Many of the devices that make modern life convenient and efficient rely on rechargeable batteries. Lithium-ion batteries, one of the more common types used, are low cost and work at a high operating voltage, which makes them ideal for many electronic devices and electric vehicles. However, they have recurring issues with declining performance over repeated use and there are rising concerns about the safety of using these batteries as they age

One of the causes of this decline in performance is the dissolution of the metal ion in the cathode into the electrolyte in the battery. However, it has been difficult to study this process as the amounts in the dissolution are very small. Consequently, to understand what is happening in the battery at the cathode, researchers need to know where, when and how much dissolution is occurring before they can address the problem.

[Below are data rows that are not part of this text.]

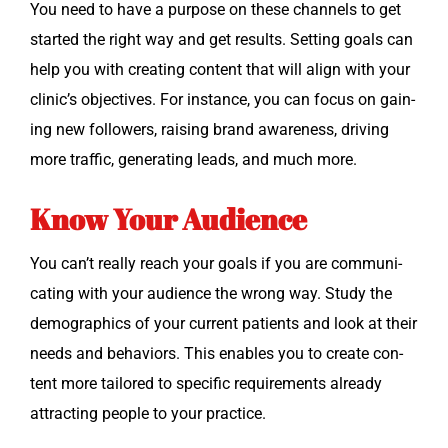
You need to have a pur­pose on these chan­nels to get
start­ed the right way and get results. Set­ting goals can
help you with cre­at­ing con­tent that will align with your
clin­ic’s objec­tives. For instance, you can focus on gain­
ing new fol­low­ers, rais­ing brand aware­ness, dri­ving
more traf­fic, gen­er­at­ing leads, and much more.
Know Your Audience
You can’t real­ly reach your goals if you are com­mu­ni­
cat­ing with your audi­ence the wrong way. Study the
demo­graph­ics of your cur­rent patients and look at their
needs and behav­iors. This enables you to cre­ate con­
tent more tai­lored to spe­cif­ic require­ments already
attract­ing peo­ple to your practice.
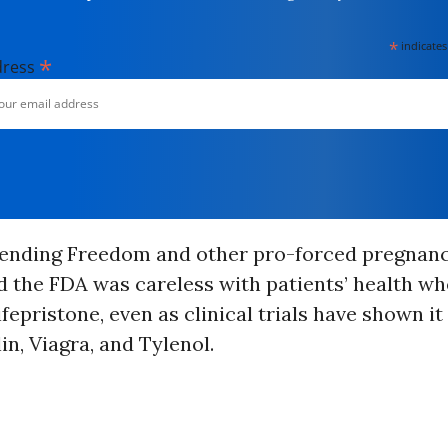
*
indicates
*
dress
fending Freedom and other pro-forced pregnan
 the FDA was careless with patients’ health wh
epristone, even as clinical trials have shown it 
in, Viagra, and Tylenol.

Researchers at Tohoku University have been working on a method to detect and investigate the dissolution of the metal ion in the cathode. Using nuclear magnetic resonance imaging (MRI), they were able to directly observe the dissolution in real time.

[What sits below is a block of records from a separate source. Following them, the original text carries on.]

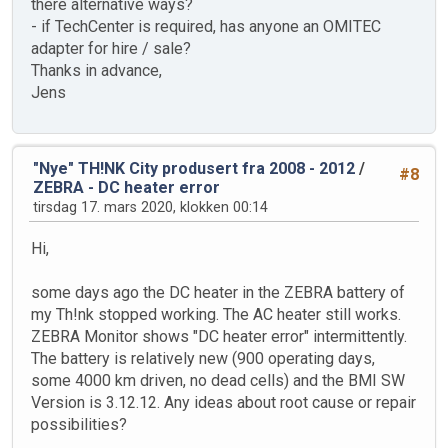
there alternative ways?
- if TechCenter is required, has anyone an OMITEC
adapter for hire / sale?
Thanks in advance,
Jens
"Nye" TH!NK City produsert fra 2008 - 2012
/
#8
ZEBRA - DC heater error
tirsdag 17. mars 2020, klokken 00:14
Hi,
some days ago the DC heater in the ZEBRA battery of
my Th!nk stopped working. The AC heater still works.
ZEBRA Monitor shows "DC heater error" intermittently.
The battery is relatively new (900 operating days,
some 4000 km driven, no dead cells) and the BMI SW
Version is 3.12.12. Any ideas about root cause or repair
possibilities?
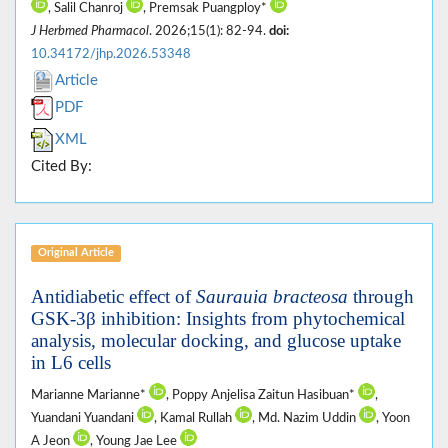
, Salil Chanroj
, Premsak Puangploy*
J Herbmed Pharmacol
. 2026;15(1): 82-94.
doi:
10.34172/jhp.2026.53348
Article
PDF
XML
Cited By:
Original Article
Antidiabetic effect of
Saurauia bracteosa
through
GSK-3β inhibition: Insights from phytochemical
analysis, molecular docking, and glucose uptake
in L6 cells
Marianne Marianne*
, Poppy Anjelisa Zaitun Hasibuan*
,
Yuandani Yuandani
, Kamal Rullah
, Md. Nazim Uddin
, Yoon
A Jeon
, Young Jae Lee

The results of their research were published in Communications Materials on February 13, 2025.

According to Nithya Hellar, a researcher at the Institute of Multidisciplinary Research for Advanced Materials (IMRAM) at Tohoku University, "the results of the present study show that the dissolution of a very small amount of manganese (Mn) can be detected with high sensitivity by MRI and visualized in real time, which can greatly accelerate the speed of research."

An MRI is a medical imaging technology that uses magnetic fields and radio waves to produce imaging scans. To enhance the visibility of areas of interest in an MRI image, contrast agents such as gadolinium are used. Gadolinium is paramagnetic, and it can alter the magnetic properties of targeted areas, thereby increasing their visibility to the MRI.

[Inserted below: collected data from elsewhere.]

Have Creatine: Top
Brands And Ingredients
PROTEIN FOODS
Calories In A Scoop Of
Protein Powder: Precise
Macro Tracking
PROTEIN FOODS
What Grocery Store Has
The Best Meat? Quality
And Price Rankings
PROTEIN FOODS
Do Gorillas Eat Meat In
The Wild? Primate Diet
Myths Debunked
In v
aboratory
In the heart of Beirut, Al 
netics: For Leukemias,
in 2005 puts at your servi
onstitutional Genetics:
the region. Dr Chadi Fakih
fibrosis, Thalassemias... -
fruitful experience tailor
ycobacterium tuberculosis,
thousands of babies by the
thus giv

The Tohoku University group was able to use this principle of MRI as the Mn dissoluted from the cathode is paramagnetic. Specifically, they looked at the dissolution of Mn²⁺ from spinel-type LiMn₂O₄ cathode, in a commercial battery electrolyte LiPF₆ EC:DMC. So, if dissolution is occurring it would show up as an increase in signal intensity in the MRI images, and that is exactly what they saw. Using the MRI gave them the ability to directly observe the dissolution as it occurred in real time.

The researchers used this technique to investigate whether an alternative electrolyte system could suppress the dissolution. Using the MRI, they could observe the dissolution of the metal ion. It also follows that if there was no increase in signal, that dissolution was not occurring. They tested the electrolyte system LiTFSI MCP developed by researchers from MEET (Munster Electrochemical Energy Technology) Battery Research Center, University of Munster, Germany, which they believed would suppress the dissolution of the metal ion. There was no significant increase in signal intensity on the MRI. From this, they concluded that there was no dissolution occurring.

Using this testing method gives researchers invaluable help in "exploring the metal ion dissolution in any electrochemical systems under different electrochemical conditions, such as changing the electrolyte solution, salt, electrodes, and additives. This identification method may help design lithium battery materials and improve their performance," said Junichi Kawamura, Emeritus Professor at Tohoku University.

Looking to the future, there is enormous promise in how this technique can increase the ability of researchers to understand how reactions within these batteries work and how to test alternate battery technology. "We believe the method developed here can answer the long-time unanswered question of when, where, and how the metal ion dissolution occurs in the lithium-ion battery electrode and can be extended to other electrochemical systems," said Hellar.